━━ INFORMATION GIVEN ━━

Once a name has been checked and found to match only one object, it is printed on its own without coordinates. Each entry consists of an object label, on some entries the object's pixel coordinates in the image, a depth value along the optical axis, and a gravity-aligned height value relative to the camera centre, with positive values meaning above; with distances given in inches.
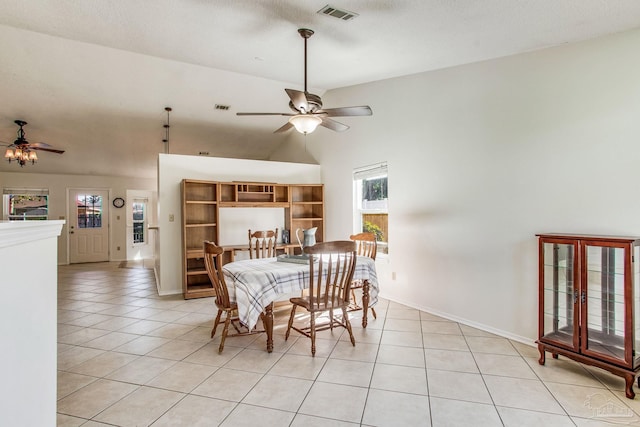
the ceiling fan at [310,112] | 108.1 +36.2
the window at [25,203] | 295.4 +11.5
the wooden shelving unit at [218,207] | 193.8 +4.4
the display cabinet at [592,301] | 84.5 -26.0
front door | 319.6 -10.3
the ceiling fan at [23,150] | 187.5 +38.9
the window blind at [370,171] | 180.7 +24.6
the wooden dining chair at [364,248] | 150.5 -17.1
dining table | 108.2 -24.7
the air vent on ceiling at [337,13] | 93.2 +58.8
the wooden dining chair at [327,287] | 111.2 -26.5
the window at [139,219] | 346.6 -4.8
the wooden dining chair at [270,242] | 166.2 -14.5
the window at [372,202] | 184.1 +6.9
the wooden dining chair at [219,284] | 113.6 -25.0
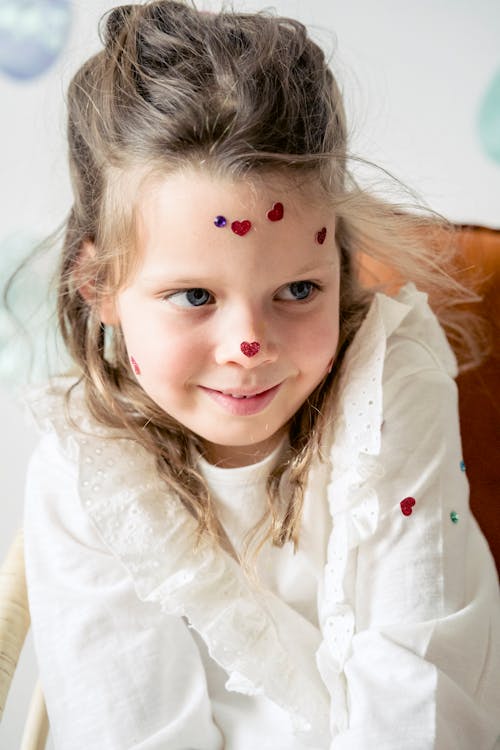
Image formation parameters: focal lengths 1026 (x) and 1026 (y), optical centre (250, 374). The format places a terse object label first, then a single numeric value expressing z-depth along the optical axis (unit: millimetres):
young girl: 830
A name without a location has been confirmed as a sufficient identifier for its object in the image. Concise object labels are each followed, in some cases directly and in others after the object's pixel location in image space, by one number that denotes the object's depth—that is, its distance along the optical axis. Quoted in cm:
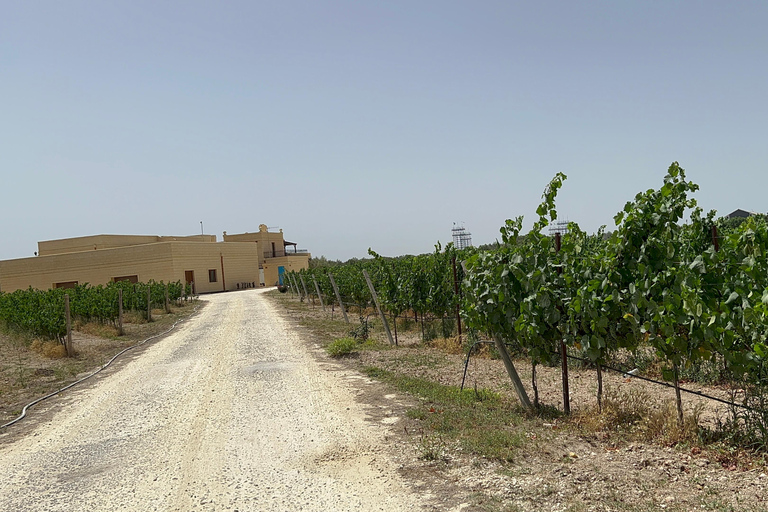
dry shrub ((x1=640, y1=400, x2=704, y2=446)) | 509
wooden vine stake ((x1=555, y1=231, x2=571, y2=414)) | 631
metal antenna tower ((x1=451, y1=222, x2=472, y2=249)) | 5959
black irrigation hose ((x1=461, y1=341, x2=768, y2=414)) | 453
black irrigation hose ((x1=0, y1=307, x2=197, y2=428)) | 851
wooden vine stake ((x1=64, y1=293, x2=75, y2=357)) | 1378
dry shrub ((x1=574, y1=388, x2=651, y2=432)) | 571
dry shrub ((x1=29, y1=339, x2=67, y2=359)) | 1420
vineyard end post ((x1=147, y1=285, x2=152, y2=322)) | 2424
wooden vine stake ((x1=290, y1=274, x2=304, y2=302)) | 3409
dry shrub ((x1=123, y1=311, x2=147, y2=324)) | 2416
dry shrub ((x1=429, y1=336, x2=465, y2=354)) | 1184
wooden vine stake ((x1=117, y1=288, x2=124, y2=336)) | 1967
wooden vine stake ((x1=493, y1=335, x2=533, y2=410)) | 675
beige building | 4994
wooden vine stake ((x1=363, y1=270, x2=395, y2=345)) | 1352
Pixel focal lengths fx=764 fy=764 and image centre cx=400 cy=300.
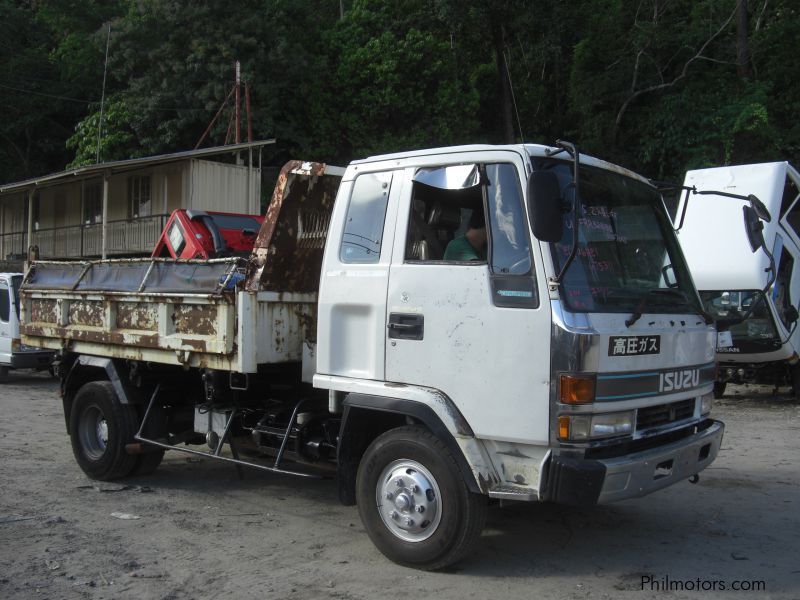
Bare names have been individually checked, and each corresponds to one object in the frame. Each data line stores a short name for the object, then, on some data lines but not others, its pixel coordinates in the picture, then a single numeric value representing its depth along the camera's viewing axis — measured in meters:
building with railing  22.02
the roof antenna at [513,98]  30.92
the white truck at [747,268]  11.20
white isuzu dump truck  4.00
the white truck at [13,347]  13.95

━━━
━━ INFORMATION GIVEN ━━

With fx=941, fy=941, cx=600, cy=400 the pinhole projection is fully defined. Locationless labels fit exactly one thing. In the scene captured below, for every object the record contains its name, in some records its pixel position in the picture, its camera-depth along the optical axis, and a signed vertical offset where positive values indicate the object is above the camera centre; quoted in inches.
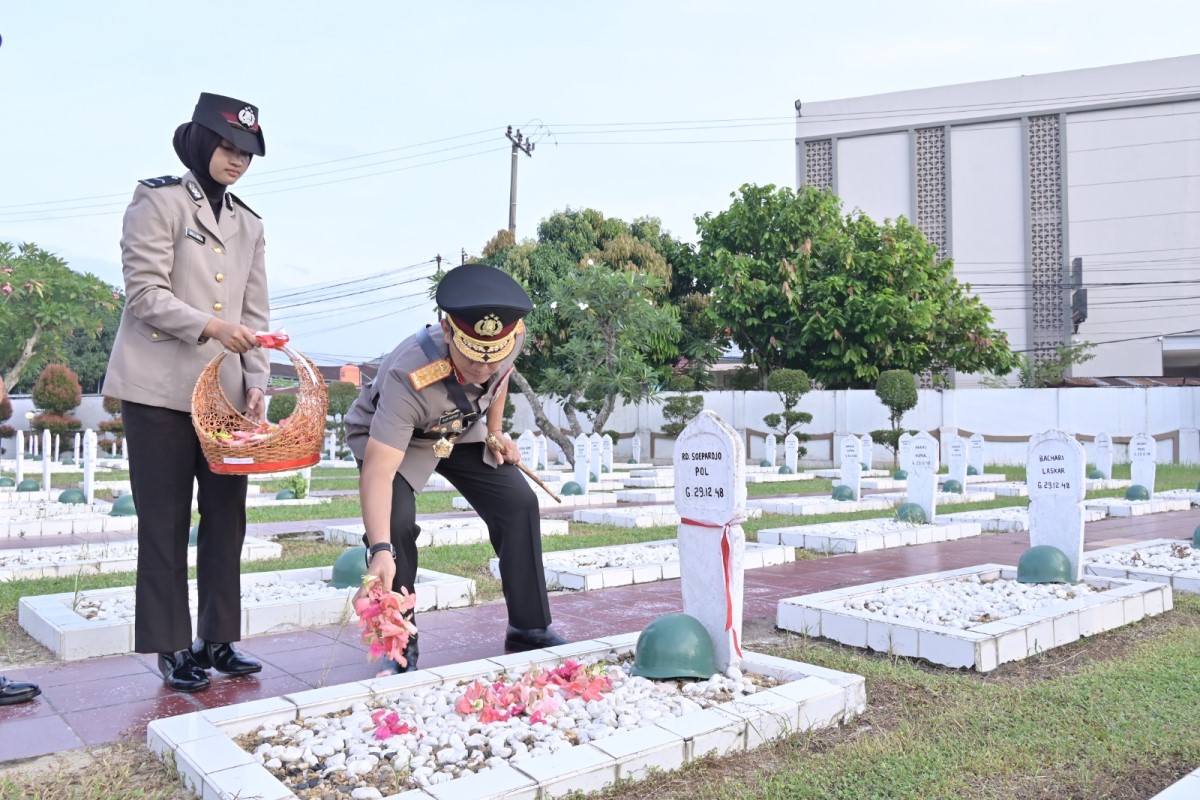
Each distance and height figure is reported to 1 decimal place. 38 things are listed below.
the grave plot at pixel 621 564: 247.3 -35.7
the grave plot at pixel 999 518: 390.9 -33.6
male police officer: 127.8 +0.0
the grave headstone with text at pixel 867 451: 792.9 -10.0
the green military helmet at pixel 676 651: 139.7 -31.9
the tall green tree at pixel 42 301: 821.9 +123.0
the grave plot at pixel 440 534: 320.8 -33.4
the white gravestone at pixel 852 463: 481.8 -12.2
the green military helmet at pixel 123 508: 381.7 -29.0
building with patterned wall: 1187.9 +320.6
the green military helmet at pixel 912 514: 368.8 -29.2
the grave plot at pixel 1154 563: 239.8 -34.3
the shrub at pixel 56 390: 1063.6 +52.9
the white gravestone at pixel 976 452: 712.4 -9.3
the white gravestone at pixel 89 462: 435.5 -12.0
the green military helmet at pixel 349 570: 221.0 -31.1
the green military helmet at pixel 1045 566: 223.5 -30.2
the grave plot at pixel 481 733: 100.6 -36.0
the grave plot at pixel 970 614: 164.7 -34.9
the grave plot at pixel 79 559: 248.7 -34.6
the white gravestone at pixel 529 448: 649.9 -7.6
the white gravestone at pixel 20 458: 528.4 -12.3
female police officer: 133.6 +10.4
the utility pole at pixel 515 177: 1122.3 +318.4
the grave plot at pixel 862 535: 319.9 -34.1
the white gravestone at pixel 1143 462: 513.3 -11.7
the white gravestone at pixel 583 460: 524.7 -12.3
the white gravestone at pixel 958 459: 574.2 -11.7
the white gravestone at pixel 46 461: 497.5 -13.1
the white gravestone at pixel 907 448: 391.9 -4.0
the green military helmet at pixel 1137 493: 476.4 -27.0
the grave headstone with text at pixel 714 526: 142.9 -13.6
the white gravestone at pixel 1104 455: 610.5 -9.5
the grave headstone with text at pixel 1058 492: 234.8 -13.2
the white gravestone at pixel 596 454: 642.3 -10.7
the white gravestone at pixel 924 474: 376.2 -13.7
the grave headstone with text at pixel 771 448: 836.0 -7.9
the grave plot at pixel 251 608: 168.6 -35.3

━━━

**WORK REQUEST:**
Which lines above contain the word "optical"? List them.

**PROBLEM SOLUTION:**
Once a name has been checked and found to match only one object, it is printed on its own without coordinates. Each entry consists of an object label, on some entries the object's pixel coordinates in the image, a depth value along the optical axis, and a gravity-aligned height value relative to the camera centre, with positive values meaning above; with distances given in inches.
Image formation parameters: focal lengths 1026 (x) and 1026 (y), optical centre (250, 374). The format places a terse object label first, then a single numeric value expressing z-depth along the optical axis (unit: millimetres):
A name without a location has been confirmed as a sufficient identifier for its object in the image. Concise object labels are each followed, in some cases directly and in others after the object's pixel location in image space, by one number that denotes the object's depth—that is, its distance along the optical axis. Quoted in cm:
With fx=941, fy=941, cx=600, cy=400 the pinhole projection is fully defined. Locationless labels fit exactly one thing. In the scene captured below, for every object the record contains its name, in some records its pixel position in the picture, its camera-depth along the optical axis, and a signed vertical offset where positive values indicate the object is above the camera centre; quoted in inches.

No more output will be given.